Mientras la ciudad celebra un nuevo aniversario, hay imágenes que hablan por sí solas. No son únicamente las de las calles llenas, el movimiento constante o el ritmo que nunca se detiene. También aparecen aquellas que reflejan transformación. En medio de este cumpleaños número 213, una de ellas se concentra en el Estadio Metropolitano Roberto Meléndez, un escenario emblemático que hoy atraviesa un proceso de remodelación y que, más allá de su estructura, representa parte esencial de la identidad barranquillera. 

A lo largo de los años, este estadio ha sido mucho más que concreto y graderías. Allí se han vivido jornadas que quedaron marcadas en la memoria colectiva, celebraciones que unieron a miles de personas bajo un mismo sentimiento y momentos que trascendieron lo deportivo para convertirse en parte de la historia de la ciudad. El Metropolitano ha sido testigo de alegrías, triunfos y también de derrotas que, en conjunto, han construido una narrativa compartida por generaciones. 

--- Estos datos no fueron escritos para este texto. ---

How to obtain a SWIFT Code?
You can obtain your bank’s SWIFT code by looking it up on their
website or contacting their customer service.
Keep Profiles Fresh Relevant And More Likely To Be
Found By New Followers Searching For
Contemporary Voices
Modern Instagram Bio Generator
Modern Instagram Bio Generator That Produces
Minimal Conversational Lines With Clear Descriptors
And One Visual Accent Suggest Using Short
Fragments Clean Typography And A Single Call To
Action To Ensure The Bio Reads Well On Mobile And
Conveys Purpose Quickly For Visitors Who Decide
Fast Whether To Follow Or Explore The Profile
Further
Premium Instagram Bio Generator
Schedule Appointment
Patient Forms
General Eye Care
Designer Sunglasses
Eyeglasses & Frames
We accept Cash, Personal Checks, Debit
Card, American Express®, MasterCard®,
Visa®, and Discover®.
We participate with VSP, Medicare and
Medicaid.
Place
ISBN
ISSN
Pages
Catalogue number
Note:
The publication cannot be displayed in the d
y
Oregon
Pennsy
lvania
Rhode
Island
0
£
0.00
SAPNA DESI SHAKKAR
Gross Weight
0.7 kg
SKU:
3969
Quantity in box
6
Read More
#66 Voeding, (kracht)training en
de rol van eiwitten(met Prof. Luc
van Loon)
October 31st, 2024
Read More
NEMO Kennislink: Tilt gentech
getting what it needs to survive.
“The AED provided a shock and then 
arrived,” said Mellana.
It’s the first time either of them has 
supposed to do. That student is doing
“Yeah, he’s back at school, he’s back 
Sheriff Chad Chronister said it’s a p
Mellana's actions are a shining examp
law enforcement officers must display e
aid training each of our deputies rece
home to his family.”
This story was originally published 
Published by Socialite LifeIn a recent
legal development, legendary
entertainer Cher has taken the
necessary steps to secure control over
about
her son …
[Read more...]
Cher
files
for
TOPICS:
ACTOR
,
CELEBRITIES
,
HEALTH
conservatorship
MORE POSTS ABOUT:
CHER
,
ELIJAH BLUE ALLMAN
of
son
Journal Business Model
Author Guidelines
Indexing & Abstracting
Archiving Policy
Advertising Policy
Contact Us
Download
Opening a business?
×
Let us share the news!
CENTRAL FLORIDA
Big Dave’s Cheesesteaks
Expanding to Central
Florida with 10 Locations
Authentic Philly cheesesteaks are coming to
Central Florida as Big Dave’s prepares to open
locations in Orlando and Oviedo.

Hoy, mientras su infraestructura se transforma, también lo hace la ciudad que lo rodea. Barranquilla ha sido, desde sus inicios, un territorio en constante evolución. Su crecimiento no solo se mide en obras o desarrollo urbano, sino en la capacidad de su gente para adaptarse, reinventarse y seguir adelante frente a los desafíos. Esa misma lógica parece reflejarse en este escenario deportivo, que se ajusta a nuevas necesidades sin perder su esencia. 

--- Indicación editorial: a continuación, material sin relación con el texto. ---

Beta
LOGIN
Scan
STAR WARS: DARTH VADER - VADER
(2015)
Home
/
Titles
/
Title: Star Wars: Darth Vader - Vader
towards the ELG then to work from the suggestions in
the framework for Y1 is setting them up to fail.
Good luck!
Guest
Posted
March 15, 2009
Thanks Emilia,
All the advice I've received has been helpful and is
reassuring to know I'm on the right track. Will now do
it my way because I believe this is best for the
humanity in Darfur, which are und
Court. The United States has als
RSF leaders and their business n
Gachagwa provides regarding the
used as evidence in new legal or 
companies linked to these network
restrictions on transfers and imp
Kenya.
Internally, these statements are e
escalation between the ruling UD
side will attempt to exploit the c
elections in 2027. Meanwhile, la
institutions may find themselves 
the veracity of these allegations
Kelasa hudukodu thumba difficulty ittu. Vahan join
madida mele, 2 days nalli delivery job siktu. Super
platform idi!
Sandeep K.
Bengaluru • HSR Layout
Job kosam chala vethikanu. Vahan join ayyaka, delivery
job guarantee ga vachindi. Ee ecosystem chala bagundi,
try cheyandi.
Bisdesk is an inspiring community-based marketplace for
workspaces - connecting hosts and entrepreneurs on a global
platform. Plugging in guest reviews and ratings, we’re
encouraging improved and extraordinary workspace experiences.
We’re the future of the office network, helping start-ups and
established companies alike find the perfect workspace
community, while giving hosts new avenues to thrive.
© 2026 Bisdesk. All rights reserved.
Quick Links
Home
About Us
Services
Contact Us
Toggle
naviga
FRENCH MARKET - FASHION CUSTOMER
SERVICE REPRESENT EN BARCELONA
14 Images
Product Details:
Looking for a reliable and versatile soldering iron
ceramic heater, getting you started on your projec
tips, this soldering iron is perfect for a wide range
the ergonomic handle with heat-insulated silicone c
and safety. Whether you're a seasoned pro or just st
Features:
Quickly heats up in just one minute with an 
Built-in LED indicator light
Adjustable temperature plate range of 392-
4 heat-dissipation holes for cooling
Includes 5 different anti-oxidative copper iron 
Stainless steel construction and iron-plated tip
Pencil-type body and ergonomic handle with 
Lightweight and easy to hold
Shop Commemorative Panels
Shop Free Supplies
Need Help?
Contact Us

La remodelación del estadio se convierte así en una metáfora clara del momento que vive Barranquilla. Así como el Metropolitano se renueva para continuar siendo epicentro de emociones, la ciudad también avanza, se transforma y se proyecta hacia el futuro. No se trata únicamente de cambios físicos, sino de una evolución que involucra cultura, identidad y sentido de pertenencia. 

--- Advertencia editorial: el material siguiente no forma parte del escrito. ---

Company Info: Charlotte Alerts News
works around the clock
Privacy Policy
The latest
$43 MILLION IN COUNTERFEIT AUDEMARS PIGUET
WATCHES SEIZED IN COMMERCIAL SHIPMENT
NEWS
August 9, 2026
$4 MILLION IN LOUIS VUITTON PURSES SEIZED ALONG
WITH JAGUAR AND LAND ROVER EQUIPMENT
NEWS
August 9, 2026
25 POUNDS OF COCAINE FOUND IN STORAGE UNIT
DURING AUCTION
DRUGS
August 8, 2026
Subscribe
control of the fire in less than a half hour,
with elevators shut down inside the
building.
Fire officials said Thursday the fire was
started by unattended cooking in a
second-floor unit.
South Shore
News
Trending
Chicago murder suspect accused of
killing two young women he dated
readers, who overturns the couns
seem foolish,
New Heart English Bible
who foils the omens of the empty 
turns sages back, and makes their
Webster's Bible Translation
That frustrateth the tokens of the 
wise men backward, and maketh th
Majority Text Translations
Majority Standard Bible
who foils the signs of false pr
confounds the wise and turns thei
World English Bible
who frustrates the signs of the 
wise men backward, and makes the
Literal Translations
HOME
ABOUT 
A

En una fecha tan significativa, mirar estos procesos permite entender que Barranquilla no es estática. Es una ciudad que se construye todos los días, en cada rincón, en cada historia y en cada espacio que la define. A sus 213 años, sigue siendo un territorio vivo, en movimiento, que honra su pasado mientras se prepara para lo que viene. 

Porque al final, tanto el estadio como la ciudad comparten algo en común. Ambos siguen en construcción y es precisamente en ese proceso donde se encuentra su verdadera esencia.